I originally thought this issue was related to CuPy, but it’s exactly matched by the code compiled natively with NVCC. It turns out that when launched in cooperative groups mode, the thread block cluster dimension cannot go above 8 even on a H100 card, and the max dynamic shared memory cannot go above 113kb.
This isn’t what I expected. I thought I’d be able to access 3.5mb of distributed shared memory in a thread block cluster instead of just 984kb.
Why is this happening? Did I misunderstand that it should be possible to use 16 blocks in a cluster in all cases, or am I configuring the kernel incorrectly?
Cooperative launch with maximum amount of shared memory and cluster size 8 works for me if 120 blocks instead of 128 blocks are used.

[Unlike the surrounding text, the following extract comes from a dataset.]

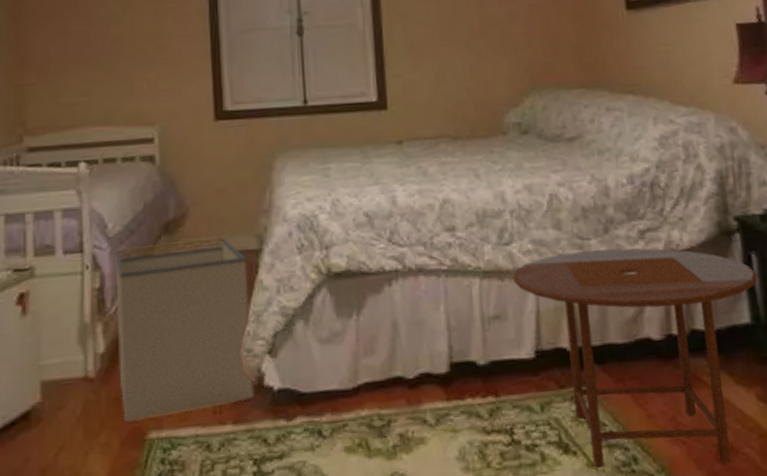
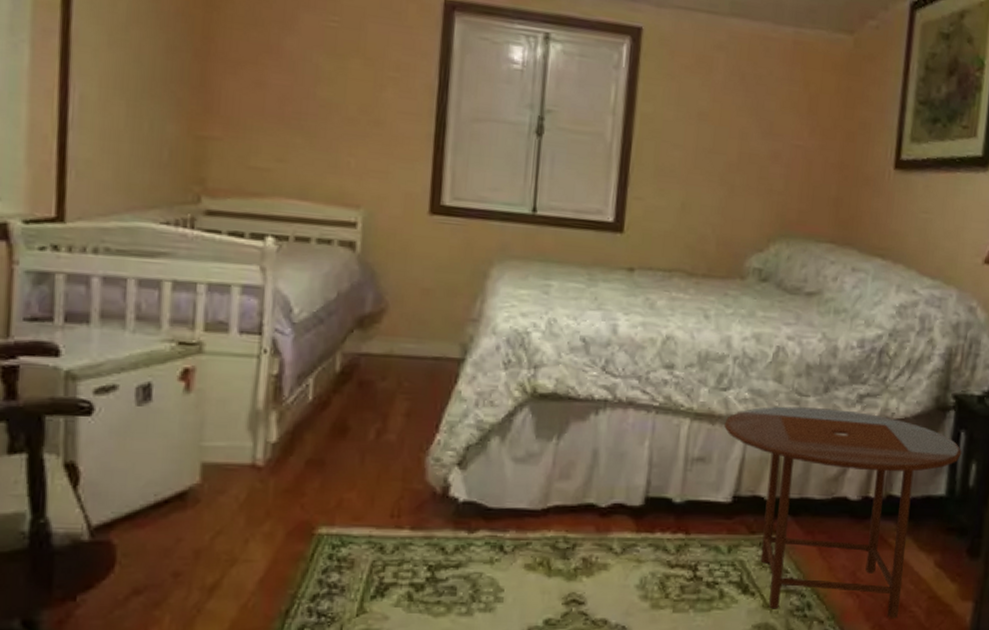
storage bin: present [114,236,254,422] -> none [291,337,447,514]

Note than when using NCU to profile an ordinary launch of the kernel (on GraceHopper) with a grid size of <<<128,256, 200*1024>>> , the profiler reports 1.07 waves per SM. The number of active clusters is reported as 15, not 16. Which means not all blocks can be scheduled simultaneously and thus cooperative launch is impossible.
The number of blocks must be a multiple of the cluster size which makes using 132 blocks with cluster size 8 or 16 impossible.

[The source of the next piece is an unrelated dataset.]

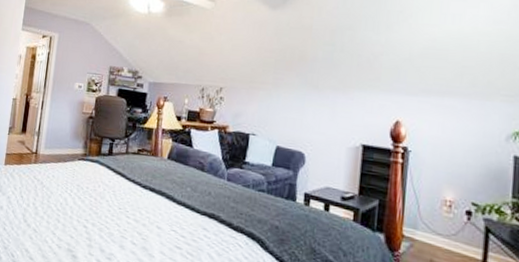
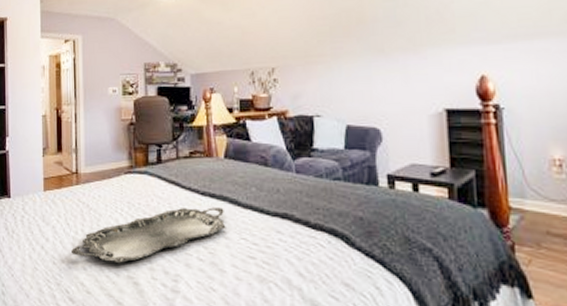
serving tray: none [20,196,161,238] -> present [70,207,226,264]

According to this simple calculation, cluster size 4 should work with 132 blocks, and cluster size 8 and 16 should work with 128 blocks. But they don’t.
However, cluster size 1 and 2 work with 132 blocks.

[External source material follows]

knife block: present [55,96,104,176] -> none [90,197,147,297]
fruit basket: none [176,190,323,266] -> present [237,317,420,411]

I was going to open a support ticket to ask this, but your answer strikes me as highly likely. It’s weird that they’d put in 8 GPCs, but then have 18 SMs in each of them instead of 16. It doesn’t match the Cuda programming model at all.
The high-level division of the GPUs are not so much about the Cuda programming model, but more about manufacturability. Many dies have parts (e.g. a SM), which are defect, and the whole die can still be used.